Van der Laarse has tried all kinds of methods to test how she learns the fastest. At the moment this is the so-called Pareto principle (also known as the 20/80 principle): with 20 percent of the time, she gets 80 percent of the work done.
Although her schedule looks like it takes more time than it opens up, she says: “It has never been so quiet in my head. In the beginning, it was time-consuming, but I am getting better at it. I was always extremely stressed. Not anymore. I can no longer think that I am not doing enough and that also gives peace. If I ever have the time, I will make an app of the system, so that everything is clear and it is no longer on paper. “
Her weeks are color-coded: a black week is everything at twenty percent, a red week is everything full-time, and therefore not according to the Pareto principle. The reflections on her stress levels and emotional health ensure that she does not go too far. “If too many consecutive weeks are red and my stress levels are high, I have to take it easy and plan a black week. If I have done everything according to my schedule, that feels like enough. Then I can rest.”

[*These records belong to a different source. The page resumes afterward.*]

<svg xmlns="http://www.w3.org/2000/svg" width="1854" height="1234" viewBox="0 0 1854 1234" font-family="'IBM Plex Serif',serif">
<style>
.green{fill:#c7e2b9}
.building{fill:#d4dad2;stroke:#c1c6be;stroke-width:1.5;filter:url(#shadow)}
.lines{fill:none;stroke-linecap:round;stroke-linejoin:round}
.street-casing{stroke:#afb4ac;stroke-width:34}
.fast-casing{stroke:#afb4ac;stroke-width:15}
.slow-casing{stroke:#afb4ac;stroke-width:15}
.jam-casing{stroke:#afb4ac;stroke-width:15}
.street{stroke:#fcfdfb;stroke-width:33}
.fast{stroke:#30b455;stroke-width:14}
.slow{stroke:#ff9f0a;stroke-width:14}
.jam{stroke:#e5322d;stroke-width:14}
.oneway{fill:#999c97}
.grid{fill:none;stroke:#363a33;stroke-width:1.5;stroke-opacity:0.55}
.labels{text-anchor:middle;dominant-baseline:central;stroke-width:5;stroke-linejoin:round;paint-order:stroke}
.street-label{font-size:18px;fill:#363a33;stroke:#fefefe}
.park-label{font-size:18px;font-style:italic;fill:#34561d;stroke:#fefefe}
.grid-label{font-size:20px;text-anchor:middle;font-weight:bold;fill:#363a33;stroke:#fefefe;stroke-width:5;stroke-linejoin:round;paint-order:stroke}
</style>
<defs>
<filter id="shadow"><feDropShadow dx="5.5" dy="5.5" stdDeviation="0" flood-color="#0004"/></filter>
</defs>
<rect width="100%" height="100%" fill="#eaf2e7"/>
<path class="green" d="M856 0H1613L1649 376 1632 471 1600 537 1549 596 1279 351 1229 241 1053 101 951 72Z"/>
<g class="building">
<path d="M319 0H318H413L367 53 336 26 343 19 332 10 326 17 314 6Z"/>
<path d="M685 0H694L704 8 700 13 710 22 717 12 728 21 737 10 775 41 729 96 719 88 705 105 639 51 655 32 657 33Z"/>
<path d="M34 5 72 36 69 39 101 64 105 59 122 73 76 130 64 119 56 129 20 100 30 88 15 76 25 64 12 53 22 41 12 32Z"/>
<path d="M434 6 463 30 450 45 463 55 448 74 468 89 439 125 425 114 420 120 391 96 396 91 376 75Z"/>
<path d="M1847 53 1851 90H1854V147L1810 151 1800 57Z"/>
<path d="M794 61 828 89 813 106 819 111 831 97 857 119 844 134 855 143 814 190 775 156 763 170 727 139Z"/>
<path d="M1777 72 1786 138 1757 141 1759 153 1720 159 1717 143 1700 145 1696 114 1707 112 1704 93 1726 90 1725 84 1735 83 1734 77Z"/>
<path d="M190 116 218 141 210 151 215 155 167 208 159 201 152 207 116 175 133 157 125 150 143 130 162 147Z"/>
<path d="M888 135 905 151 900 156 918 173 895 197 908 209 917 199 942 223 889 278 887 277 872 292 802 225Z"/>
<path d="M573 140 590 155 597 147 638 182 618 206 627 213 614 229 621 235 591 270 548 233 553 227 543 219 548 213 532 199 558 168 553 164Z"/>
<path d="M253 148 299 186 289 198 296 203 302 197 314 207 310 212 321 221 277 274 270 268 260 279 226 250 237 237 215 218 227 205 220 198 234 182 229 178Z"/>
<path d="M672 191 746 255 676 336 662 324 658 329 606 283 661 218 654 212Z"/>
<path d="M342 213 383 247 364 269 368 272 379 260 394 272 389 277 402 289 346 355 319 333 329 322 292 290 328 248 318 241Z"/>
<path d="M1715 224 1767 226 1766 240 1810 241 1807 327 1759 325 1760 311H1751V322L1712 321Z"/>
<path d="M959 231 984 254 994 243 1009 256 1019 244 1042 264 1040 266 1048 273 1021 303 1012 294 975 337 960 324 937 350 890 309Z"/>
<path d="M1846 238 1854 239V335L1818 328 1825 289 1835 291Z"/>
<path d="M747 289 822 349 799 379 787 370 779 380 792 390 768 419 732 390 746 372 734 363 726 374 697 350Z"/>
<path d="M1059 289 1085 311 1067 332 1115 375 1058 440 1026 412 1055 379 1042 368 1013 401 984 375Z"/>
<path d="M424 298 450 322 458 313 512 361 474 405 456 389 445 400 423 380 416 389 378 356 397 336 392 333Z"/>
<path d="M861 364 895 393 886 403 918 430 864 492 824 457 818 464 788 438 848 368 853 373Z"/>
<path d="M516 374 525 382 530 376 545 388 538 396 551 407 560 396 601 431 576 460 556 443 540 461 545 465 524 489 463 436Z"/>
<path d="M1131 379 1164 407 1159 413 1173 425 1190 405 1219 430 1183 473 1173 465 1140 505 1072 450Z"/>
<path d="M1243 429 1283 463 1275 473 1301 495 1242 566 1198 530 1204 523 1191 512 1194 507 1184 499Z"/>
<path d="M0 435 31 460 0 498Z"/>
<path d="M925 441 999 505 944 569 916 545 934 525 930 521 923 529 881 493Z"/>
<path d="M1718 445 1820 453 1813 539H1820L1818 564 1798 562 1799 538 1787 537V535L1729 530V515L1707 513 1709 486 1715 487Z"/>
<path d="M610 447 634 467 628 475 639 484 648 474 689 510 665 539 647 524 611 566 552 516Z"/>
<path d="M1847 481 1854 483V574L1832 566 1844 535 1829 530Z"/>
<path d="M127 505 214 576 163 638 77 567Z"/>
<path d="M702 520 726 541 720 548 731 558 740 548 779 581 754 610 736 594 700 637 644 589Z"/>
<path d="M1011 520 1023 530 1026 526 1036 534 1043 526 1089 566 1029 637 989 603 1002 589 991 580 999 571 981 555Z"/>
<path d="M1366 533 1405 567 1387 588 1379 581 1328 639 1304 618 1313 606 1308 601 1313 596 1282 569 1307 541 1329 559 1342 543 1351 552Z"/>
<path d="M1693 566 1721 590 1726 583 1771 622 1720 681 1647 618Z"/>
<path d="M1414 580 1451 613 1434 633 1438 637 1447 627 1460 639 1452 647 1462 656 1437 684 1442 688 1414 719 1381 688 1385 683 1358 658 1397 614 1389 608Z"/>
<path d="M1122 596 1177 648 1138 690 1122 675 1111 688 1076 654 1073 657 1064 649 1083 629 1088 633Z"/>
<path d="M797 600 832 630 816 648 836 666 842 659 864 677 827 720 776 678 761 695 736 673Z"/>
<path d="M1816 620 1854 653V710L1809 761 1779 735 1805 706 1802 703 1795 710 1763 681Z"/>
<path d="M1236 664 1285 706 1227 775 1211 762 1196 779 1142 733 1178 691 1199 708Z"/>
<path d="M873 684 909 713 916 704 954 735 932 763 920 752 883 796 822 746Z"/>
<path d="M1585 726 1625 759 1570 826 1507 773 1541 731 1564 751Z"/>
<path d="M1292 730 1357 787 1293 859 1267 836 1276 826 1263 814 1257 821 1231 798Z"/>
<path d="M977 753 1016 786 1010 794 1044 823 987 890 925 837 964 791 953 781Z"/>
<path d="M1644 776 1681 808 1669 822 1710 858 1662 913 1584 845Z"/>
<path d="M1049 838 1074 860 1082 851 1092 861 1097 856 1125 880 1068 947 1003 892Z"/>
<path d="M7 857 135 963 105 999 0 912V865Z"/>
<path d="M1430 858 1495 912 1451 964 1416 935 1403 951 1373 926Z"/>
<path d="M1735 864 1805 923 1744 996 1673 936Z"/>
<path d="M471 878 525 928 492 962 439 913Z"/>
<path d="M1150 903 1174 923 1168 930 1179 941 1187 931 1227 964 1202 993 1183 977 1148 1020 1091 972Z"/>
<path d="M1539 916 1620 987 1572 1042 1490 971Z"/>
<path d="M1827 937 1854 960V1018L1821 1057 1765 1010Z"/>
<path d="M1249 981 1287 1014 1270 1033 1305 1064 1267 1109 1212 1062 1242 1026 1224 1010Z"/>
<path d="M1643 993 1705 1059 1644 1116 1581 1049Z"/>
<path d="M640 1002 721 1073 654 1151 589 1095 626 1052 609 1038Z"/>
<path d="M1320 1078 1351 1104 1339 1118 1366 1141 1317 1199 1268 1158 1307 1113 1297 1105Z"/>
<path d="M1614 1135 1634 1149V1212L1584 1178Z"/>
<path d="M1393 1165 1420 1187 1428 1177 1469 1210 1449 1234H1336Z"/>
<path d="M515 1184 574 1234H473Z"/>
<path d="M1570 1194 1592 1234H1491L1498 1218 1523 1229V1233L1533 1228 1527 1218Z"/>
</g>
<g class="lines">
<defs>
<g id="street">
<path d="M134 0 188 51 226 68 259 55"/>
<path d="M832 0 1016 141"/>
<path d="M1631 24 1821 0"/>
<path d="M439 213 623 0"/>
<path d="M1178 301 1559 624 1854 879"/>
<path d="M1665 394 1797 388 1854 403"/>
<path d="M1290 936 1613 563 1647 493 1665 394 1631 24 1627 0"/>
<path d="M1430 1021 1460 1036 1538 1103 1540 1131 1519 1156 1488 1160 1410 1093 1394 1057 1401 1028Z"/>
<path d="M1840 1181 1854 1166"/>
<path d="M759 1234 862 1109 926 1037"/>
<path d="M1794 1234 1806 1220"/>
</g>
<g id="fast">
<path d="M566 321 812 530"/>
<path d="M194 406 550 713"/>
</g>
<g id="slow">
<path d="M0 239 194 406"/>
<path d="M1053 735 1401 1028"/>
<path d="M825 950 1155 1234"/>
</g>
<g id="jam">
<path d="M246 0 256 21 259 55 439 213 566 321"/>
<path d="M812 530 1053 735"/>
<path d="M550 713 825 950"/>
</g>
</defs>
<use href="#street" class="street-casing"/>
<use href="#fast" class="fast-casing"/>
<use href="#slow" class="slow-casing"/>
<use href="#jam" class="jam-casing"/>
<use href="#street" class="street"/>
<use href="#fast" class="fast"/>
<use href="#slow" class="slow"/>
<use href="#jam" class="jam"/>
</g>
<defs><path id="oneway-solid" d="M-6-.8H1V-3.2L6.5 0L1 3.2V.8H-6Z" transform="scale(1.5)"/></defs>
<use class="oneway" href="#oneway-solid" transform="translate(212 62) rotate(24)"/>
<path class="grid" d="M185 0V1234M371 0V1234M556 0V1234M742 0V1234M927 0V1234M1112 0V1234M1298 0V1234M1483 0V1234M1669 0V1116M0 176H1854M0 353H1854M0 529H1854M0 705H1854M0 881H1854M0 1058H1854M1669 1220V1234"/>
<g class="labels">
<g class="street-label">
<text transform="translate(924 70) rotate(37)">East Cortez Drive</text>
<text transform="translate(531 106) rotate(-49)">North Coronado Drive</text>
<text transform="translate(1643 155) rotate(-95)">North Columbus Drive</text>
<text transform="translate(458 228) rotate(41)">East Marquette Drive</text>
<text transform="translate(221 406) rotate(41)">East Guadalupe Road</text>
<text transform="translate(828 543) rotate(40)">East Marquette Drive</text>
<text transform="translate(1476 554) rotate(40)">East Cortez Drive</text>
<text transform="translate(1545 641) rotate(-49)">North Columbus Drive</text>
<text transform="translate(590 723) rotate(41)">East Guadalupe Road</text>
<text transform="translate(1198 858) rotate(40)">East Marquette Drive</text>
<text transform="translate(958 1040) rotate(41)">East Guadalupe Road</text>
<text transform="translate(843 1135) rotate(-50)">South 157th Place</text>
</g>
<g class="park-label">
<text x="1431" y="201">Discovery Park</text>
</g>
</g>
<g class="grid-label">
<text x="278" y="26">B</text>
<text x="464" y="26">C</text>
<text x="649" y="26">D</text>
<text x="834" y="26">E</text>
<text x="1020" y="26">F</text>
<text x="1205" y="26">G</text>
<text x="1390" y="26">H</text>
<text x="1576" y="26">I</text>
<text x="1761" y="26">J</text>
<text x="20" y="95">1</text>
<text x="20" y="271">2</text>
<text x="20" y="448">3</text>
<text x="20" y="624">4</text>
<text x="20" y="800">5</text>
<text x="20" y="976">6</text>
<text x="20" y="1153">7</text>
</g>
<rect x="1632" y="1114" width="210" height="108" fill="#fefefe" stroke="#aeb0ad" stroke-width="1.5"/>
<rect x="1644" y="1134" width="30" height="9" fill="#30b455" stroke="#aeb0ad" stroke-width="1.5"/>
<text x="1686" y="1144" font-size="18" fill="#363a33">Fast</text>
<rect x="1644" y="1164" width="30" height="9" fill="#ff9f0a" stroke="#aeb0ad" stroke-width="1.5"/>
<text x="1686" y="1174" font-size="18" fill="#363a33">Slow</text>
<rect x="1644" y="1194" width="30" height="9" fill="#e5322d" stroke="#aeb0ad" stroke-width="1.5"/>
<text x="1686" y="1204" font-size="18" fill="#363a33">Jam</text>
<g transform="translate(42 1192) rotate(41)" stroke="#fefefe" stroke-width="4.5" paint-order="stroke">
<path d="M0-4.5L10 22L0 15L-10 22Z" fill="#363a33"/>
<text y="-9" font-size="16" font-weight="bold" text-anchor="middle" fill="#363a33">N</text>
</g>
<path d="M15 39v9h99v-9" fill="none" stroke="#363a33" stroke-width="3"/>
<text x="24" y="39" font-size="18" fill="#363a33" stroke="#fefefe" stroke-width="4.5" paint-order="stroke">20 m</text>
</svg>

At every daily entry, it says “Would Oppa be proud?”. “ ‘Oppa’ is Korean for an older brother. I have a good online friend who is very pragmatic and efficient. The question is always: would he be proud of me?”.
Every day, she plans exactly what tasks she must complete and how many ‘Pomodoro’ (a time block of 25 minutes) are needed to do so. To concentrate, she uses Forest, an app in which you plant a tree that grows when you don’t look at your phone, and stops growing if you do. At the back of her book are roadmaps with the tasks subdivided into subtasks, which she neatly crosses. “You can immediately see if you work fast or are behind.”
Maintaining a social life in addition to all this is difficult, she admits. “I usually combine it with spending the night. I have a boyfriend, but we don’t do much together except for sleeping. Last weekend I had to take a break and I stayed over at a friend. We would just be studying together, but it still feels like I am out of the house.”
She also barely sees her family, sometimes at four-month intervals. So she spends the Christmas season with them. “During Christmas, I will be sleeping a lot, but mostly spend a lot of time with them. Christmas is one hundred percent dedicated to my family.”
After completing her bachelors, she wants to do a master’s degree (“probably several at the same time”) and her dream is to get a Ph.D. “I really enjoy academic research and I read and write quickly, which is a big advantage. People often ask me how I do everything at once. Maybe I’ll start a blog about it.”